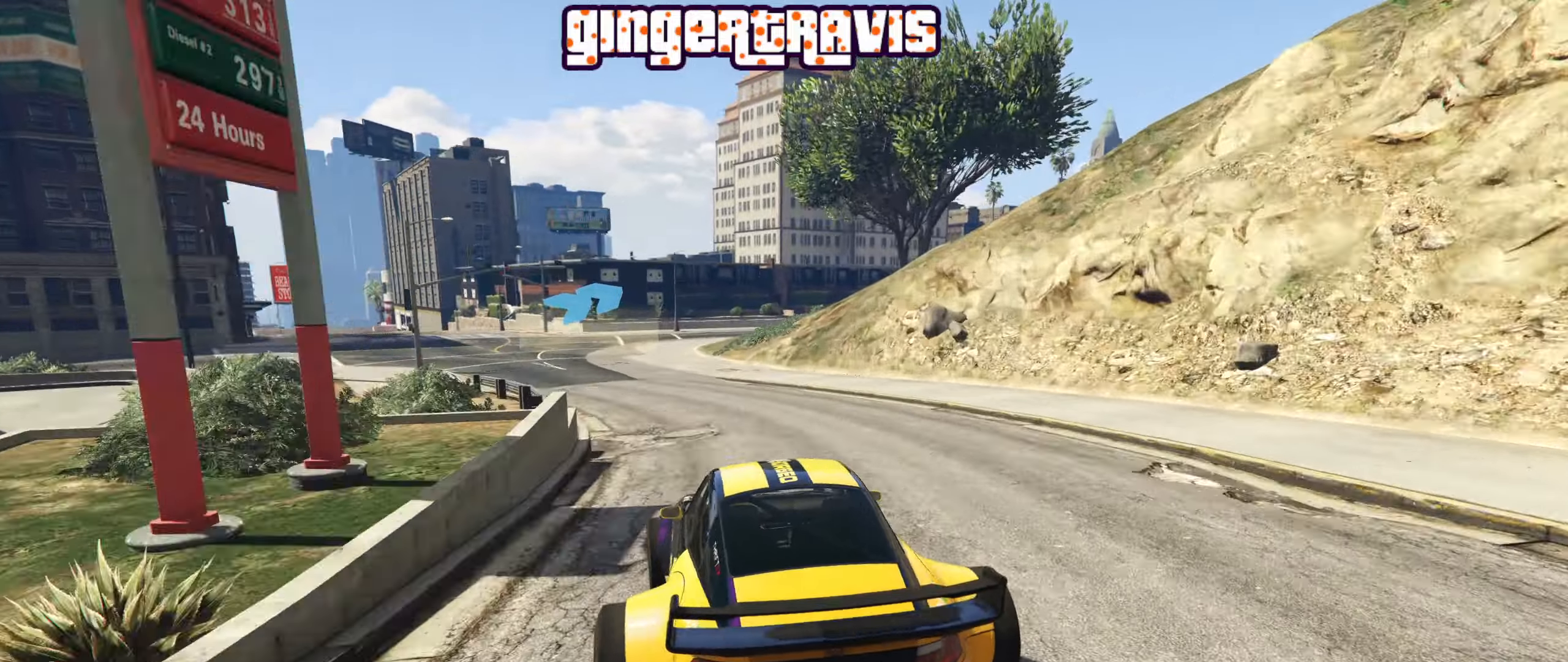
{"buttons": [], "left_stick": "right", "right_stick": "center", "events": [[267, "left_stick", "center"], [500, "left_stick", "right"]]}
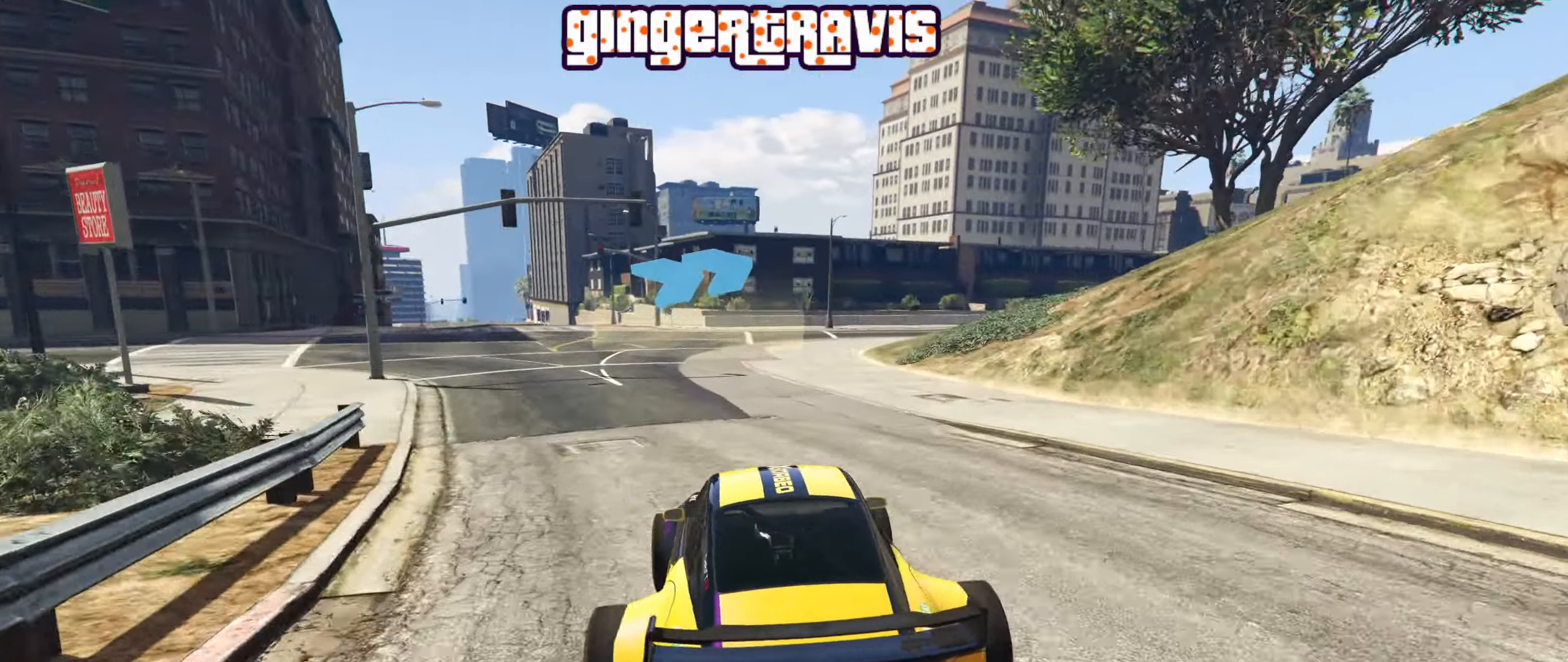
{"buttons": ["L2"], "left_stick": "down-right", "right_stick": "center", "events": [[17, "left_stick", "down-right"], [183, "L2", "down"], [283, "left_stick", "center"], [367, "L2", "up"], [417, "L2", "down"], [417, "left_stick", "down-right"]]}
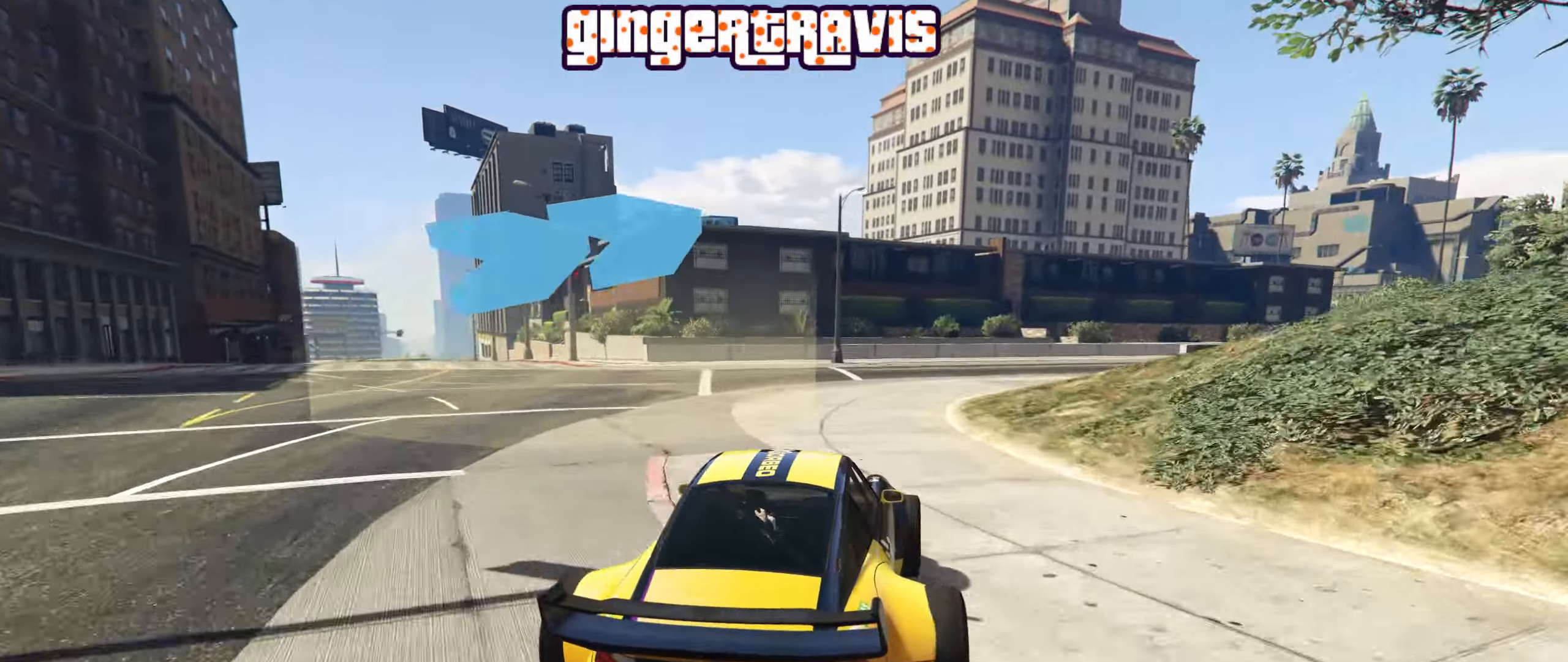
{"buttons": [], "left_stick": "down-right", "right_stick": "center", "events": [[83, "L2", "up"]]}
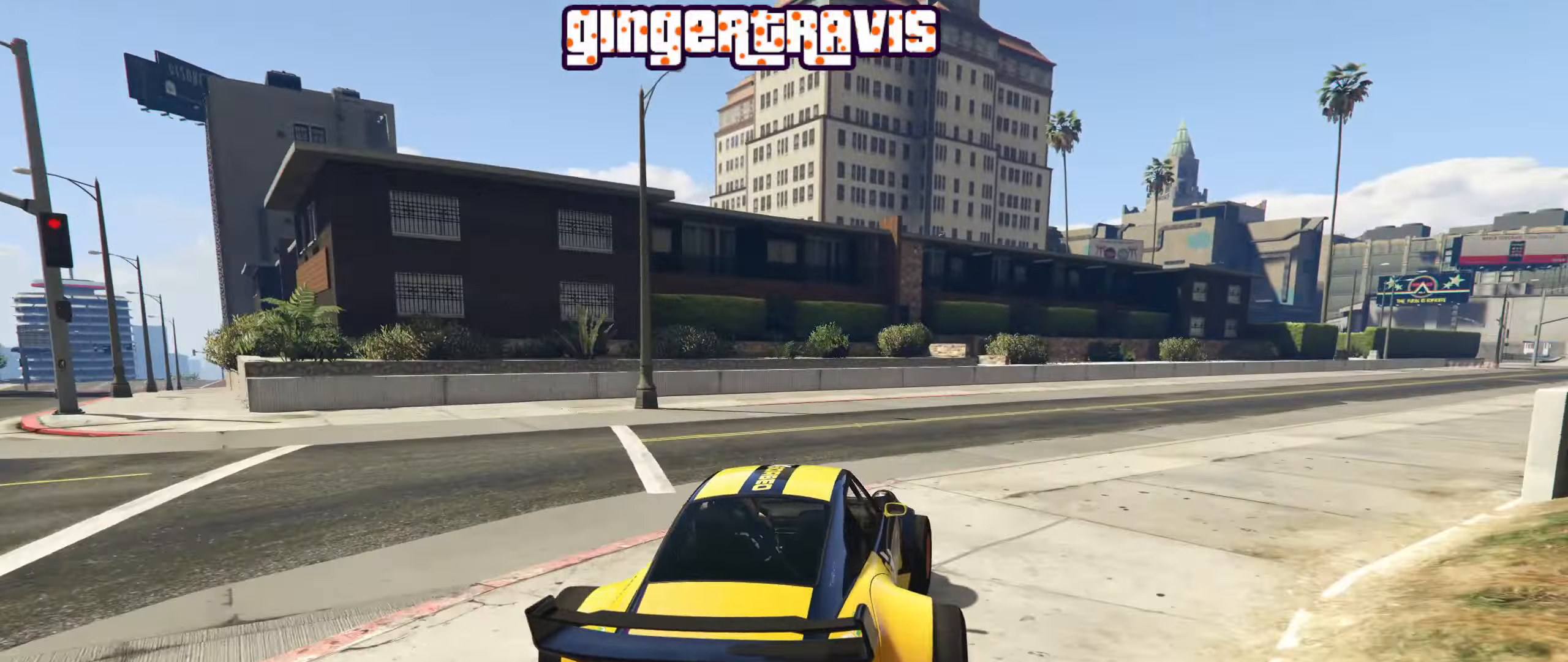
{"buttons": ["R2"], "left_stick": "center", "right_stick": "center", "events": [[233, "R2", "down"], [267, "left_stick", "center"], [350, "left_stick", "right"], [500, "left_stick", "center"]]}
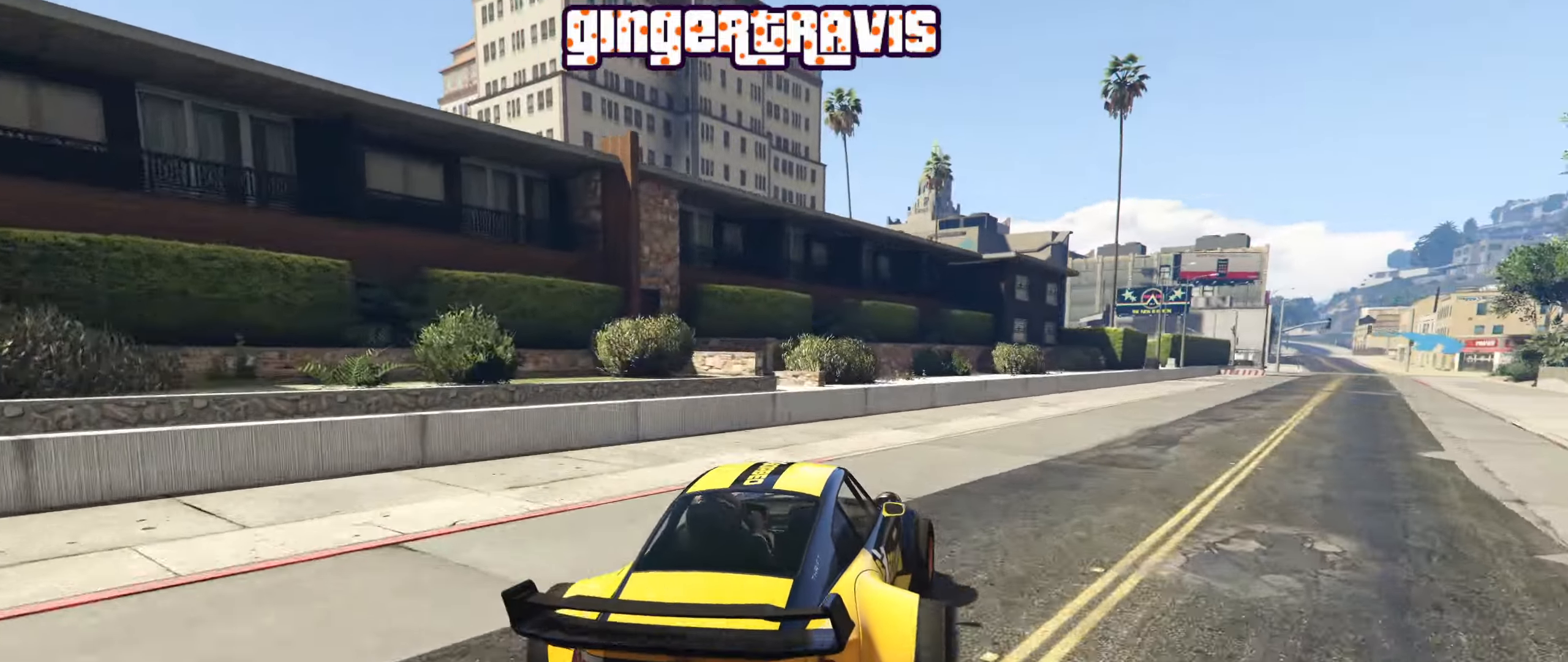
{"buttons": ["R2"], "left_stick": "center", "right_stick": "center", "events": [[50, "left_stick", "right"], [150, "left_stick", "center"], [350, "left_stick", "down-right"], [500, "left_stick", "center"]]}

-----

EXERCISE REQUIREMENTS » Your reply should repeat the entries above exactly, leaving the pictures out.

RESULT OF THE EXERCISE »
{"buttons": [], "left_stick": "right", "right_stick": "center", "events": [[267, "left_stick", "center"], [500, "left_stick", "right"]]}
{"buttons": ["L2"], "left_stick": "down-right", "right_stick": "center", "events": [[17, "left_stick", "down-right"], [183, "L2", "down"], [283, "left_stick", "center"], [367, "L2", "up"], [417, "L2", "down"], [417, "left_stick", "down-right"]]}
{"buttons": [], "left_stick": "down-right", "right_stick": "center", "events": [[83, "L2", "up"]]}
{"buttons": ["R2"], "left_stick": "center", "right_stick": "center", "events": [[233, "R2", "down"], [267, "left_stick", "center"], [350, "left_stick", "right"], [500, "left_stick", "center"]]}
{"buttons": ["R2"], "left_stick": "center", "right_stick": "center", "events": [[50, "left_stick", "right"], [150, "left_stick", "center"], [350, "left_stick", "down-right"], [500, "left_stick", "center"]]}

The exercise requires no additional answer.